A gunbattle between Muslim militants and Indian troops in the heart of Kashmir's main city entered a second day yesterday amid concerns for the safety of about 40 people trapped in nearby buildings.
Two soldiers have been killed and 24 people, including seven journalists, wounded in the fighting. Witnesses said the area had been cordoned off by hundreds of troops, who were backed by armored jeeps and trucks mounted with machine guns.
An unspecified number of militants had positioned themselves in two buildings in central Srinagar after they raided the city's main business center on Friday afternoon, sparking a fierce battle with troops.
 
                    PHOTO: AFP
Police and witnesses said some 40 people were trapped in a newspaper office, the Daily Aftab, and in a hotel next to a building where the militants were holed up.
"They are all scared but safe," Zahoor Ahmad, an editor on the Urdu language newspaper, said by phone from the office.

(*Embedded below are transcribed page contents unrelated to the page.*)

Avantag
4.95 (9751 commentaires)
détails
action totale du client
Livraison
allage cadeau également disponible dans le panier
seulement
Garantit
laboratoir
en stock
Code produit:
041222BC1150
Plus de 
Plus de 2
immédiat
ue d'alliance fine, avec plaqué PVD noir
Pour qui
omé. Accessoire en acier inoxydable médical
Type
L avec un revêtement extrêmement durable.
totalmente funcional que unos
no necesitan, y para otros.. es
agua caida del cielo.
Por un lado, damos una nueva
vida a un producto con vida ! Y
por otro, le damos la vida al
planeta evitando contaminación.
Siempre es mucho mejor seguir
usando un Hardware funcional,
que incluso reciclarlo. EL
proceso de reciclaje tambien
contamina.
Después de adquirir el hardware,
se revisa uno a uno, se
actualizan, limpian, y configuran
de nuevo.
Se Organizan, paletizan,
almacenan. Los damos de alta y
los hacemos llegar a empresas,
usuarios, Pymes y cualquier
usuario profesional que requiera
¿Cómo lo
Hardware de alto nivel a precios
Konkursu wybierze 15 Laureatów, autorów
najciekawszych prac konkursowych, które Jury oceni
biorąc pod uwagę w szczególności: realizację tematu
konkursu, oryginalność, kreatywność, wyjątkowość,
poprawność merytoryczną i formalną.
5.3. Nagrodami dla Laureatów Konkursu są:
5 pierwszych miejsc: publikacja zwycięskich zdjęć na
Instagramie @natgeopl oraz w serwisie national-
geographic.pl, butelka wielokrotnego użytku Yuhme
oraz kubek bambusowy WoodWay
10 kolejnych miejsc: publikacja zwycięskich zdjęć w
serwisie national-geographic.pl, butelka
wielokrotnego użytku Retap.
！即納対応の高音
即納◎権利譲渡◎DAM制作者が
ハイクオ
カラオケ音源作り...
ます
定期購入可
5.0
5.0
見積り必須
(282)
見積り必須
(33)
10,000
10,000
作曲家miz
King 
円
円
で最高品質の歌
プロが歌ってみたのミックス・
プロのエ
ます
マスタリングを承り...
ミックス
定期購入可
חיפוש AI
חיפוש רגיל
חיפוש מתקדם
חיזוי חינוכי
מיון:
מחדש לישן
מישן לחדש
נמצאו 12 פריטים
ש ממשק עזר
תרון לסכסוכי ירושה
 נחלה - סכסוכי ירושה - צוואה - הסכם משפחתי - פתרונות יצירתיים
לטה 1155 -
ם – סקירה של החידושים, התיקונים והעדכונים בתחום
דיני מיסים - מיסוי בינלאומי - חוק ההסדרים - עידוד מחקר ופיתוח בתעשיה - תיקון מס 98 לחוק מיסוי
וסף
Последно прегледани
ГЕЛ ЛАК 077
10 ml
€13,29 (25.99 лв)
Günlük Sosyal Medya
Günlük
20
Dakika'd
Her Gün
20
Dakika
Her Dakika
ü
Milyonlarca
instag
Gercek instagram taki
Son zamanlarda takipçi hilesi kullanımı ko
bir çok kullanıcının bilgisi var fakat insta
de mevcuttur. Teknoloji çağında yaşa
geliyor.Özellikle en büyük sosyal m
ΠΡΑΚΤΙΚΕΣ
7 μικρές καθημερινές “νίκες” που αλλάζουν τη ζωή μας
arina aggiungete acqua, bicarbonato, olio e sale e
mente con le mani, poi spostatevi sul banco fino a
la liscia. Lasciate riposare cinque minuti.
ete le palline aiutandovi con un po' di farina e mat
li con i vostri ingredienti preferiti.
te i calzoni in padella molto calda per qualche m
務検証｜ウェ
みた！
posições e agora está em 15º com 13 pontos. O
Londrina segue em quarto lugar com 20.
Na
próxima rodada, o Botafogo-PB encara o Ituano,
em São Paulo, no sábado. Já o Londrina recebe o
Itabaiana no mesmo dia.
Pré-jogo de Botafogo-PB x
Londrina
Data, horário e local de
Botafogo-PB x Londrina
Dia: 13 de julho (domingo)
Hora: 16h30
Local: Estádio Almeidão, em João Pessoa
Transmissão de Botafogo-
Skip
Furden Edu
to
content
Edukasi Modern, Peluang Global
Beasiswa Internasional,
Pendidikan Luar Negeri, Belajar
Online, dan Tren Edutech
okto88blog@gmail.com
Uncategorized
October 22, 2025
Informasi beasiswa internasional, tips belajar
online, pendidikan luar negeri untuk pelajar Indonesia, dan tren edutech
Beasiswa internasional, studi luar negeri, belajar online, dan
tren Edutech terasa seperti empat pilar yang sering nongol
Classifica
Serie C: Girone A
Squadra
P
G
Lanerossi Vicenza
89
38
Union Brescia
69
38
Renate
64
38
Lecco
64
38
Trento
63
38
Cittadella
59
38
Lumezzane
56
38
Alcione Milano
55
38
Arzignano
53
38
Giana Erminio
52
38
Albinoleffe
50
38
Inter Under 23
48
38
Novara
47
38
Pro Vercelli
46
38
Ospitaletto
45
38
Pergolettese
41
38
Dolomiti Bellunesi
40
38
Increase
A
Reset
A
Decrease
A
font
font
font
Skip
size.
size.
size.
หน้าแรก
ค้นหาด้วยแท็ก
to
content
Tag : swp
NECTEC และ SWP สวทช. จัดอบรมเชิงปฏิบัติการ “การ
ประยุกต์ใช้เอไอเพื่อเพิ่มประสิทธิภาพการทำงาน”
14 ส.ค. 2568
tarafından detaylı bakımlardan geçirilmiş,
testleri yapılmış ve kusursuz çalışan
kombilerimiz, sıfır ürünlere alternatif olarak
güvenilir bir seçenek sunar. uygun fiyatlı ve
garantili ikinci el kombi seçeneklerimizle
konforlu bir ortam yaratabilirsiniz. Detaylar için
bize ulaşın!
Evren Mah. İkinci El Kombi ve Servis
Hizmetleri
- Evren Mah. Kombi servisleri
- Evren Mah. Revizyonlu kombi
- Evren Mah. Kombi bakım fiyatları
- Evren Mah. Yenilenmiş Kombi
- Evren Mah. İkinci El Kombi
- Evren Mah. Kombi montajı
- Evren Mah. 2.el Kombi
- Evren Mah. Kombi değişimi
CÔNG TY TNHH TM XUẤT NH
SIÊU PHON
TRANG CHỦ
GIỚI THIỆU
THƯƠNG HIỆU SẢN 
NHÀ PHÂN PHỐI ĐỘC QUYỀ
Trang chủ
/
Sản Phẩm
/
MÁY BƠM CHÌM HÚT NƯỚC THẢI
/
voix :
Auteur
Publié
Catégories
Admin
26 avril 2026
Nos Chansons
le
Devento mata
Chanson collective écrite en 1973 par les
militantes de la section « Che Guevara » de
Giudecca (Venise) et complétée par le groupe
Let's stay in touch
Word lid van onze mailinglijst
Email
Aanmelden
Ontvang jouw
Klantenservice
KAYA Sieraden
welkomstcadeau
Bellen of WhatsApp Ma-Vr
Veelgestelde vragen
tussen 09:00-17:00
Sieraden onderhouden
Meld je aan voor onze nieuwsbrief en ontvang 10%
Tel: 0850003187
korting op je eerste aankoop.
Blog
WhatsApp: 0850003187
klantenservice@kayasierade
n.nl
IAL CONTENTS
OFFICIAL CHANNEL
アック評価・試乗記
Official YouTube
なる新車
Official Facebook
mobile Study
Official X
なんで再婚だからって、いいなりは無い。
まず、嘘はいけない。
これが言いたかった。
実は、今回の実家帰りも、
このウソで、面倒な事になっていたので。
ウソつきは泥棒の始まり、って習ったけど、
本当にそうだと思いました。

Yesterday morning, police and soldiers rescued at least 20 civilians, including some children, who had been stranded in a bank in the area as shots were exchanged between the guerrillas and troops, a police officer said.
``We have cordoned off the entire area and evacuated everybody,'' K. Srinivasan, the Border Security Force's intelligence chief in Kashmir, said yesterday.
Two or three militants were firing from the two buildings' windows, Srinivasan said.
Two policemen and three paramilitary soldiers were wounded yesterday when security forces tried to storm one of the buildings where the militants were thought to be hiding, a senior police officer said.
``They [the militants] fired heavily as a group of police and paramilitary soldiers tried to storm one of the buildings,'' he said.
Security officials said they planned to flush out the militants, armed with grenades and automatic rifles, soon but were being careful to avoid civilian casualties.
"On the backside of the building, we are drilling a hole to push soldiers in to flush out the terrorists," a Border Security Force officer, who asked not to be named, said without elaborating.
Television cameramen and photographers who had rushed to cover Friday's firefight got caught in the crossfire. Seven were hurt, including a cameraman who was in a critical condition.
In Srinagar, streets were quieter than usual as many people stayed indoors to keep out of the way.
"Incidents like this make me feel hopeless. Peace for Kashmir is like a mirage," Abdul Ahad, a 50-year-old businessman, said.
Two Islamic groups fighting New Delhi's rule over Kashmir, Al-Mansuriyan and Jamiat-ul-Mujahideen, claimed responsibility for the raid although officials have not named any group suspected in the attack.
"Four mujahidin of Al-Mansuriyan and Jamiat-ul-Mujahideen groups who have engaged Indian forces in a fierce gunbattle are safe and have inflicted heavy casualties on the security forces," a statement of Jamiat-ul-Mujahideen said.
More than a dozen Islamic rebel groups have been fighting security forces in India's portion of Muslim-majority Kashmir for the territory's independence or its merger with mostly Muslim Pakistan. The 15-year insurgency has claimed more than 66,000 lives, mostly civilians.